Jim also hosted the morning show, “TNT” (time, news, temperature) and was nicknamed “Scoop”. Jim had a mobile unit equipped with Marietta police and fire two way radios. He was called to the scene of accidents and fires, not only do “live mobile reports”, but to take official photos for the agencies. Later he was appointed Chairman of The Marietta Civil Service Board, a position he held for many years.
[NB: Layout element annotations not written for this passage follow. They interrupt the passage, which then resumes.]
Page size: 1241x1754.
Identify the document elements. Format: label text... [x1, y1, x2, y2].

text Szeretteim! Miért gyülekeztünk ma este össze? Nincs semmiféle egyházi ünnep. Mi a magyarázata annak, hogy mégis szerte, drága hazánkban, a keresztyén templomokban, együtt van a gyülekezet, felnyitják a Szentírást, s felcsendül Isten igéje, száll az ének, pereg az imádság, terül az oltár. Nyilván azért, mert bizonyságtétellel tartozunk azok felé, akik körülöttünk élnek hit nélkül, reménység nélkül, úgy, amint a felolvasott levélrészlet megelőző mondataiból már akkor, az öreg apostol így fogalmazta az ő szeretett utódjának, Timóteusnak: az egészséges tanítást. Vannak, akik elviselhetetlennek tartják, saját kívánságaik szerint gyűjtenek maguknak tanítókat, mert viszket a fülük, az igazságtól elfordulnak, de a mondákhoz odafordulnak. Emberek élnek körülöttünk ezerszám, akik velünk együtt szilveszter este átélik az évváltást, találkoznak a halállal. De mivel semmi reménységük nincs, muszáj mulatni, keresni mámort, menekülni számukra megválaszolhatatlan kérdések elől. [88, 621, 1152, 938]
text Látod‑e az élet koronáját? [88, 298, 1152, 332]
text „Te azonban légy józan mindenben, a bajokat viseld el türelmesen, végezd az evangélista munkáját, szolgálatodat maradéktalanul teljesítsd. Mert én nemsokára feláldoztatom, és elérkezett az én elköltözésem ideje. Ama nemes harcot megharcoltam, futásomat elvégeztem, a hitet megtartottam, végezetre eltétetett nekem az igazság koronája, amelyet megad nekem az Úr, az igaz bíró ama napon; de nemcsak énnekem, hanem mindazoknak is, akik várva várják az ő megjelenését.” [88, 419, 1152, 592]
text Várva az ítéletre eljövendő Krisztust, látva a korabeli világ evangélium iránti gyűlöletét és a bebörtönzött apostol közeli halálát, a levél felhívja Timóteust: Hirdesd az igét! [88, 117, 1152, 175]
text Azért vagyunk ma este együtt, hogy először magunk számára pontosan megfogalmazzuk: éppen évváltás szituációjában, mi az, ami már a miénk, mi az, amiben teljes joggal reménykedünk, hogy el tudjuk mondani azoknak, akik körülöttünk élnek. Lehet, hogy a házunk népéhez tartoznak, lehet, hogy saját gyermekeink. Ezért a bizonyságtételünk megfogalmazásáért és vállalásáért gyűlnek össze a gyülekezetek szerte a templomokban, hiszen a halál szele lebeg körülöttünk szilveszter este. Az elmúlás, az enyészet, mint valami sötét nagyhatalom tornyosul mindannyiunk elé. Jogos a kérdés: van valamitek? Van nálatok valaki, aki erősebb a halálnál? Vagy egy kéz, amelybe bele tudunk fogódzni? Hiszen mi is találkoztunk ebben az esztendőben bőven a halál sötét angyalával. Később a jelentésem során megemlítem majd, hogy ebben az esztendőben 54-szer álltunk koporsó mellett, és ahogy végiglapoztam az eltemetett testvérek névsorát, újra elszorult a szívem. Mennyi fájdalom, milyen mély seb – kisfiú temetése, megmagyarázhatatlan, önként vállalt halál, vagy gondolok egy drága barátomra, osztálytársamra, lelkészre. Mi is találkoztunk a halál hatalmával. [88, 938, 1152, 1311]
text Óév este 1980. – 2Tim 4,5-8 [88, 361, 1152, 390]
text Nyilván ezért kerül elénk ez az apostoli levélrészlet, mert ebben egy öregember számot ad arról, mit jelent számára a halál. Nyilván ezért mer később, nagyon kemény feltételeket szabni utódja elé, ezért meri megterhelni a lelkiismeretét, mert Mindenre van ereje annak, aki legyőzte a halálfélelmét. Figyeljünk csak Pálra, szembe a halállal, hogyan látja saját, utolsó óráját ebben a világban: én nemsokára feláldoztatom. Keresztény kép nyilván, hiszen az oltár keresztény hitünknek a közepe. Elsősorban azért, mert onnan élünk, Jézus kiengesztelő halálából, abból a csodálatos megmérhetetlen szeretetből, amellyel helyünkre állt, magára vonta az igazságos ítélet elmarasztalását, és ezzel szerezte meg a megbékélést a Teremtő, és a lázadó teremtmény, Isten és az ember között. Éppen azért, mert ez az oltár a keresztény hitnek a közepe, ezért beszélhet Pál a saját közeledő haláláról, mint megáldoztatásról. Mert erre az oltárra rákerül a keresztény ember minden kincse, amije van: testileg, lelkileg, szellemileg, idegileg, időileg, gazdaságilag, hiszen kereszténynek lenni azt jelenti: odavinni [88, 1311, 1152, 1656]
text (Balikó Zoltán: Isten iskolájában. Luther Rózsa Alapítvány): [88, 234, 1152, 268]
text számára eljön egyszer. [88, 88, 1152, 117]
Jim was so admired by the community that his funeral procession was accompanied by an honorary escort by the Marietta Police and Fire Departments.
In his book, THEY HEARD GEORGIA SINGING, Zell Miller remembers Jim as a man “beloved by all country music artists for his continuing support of the business and for his understanding and generosity in encouraging and giving free air time to new songwriters and performers.” It was not unusual to see the likes of Chet Atkins or Dolly Parton at the station, stopping by to say hello.
A the time of his death Jim was one of the oldest active broadcasters in Georgia and although he did not live to see his predictions for the future of FM radio fully come true, he made a significant mark on radio in Georgia and mentored many aspiring radio people. Southern Polytechnics State University named its communication building in Wilders' honor.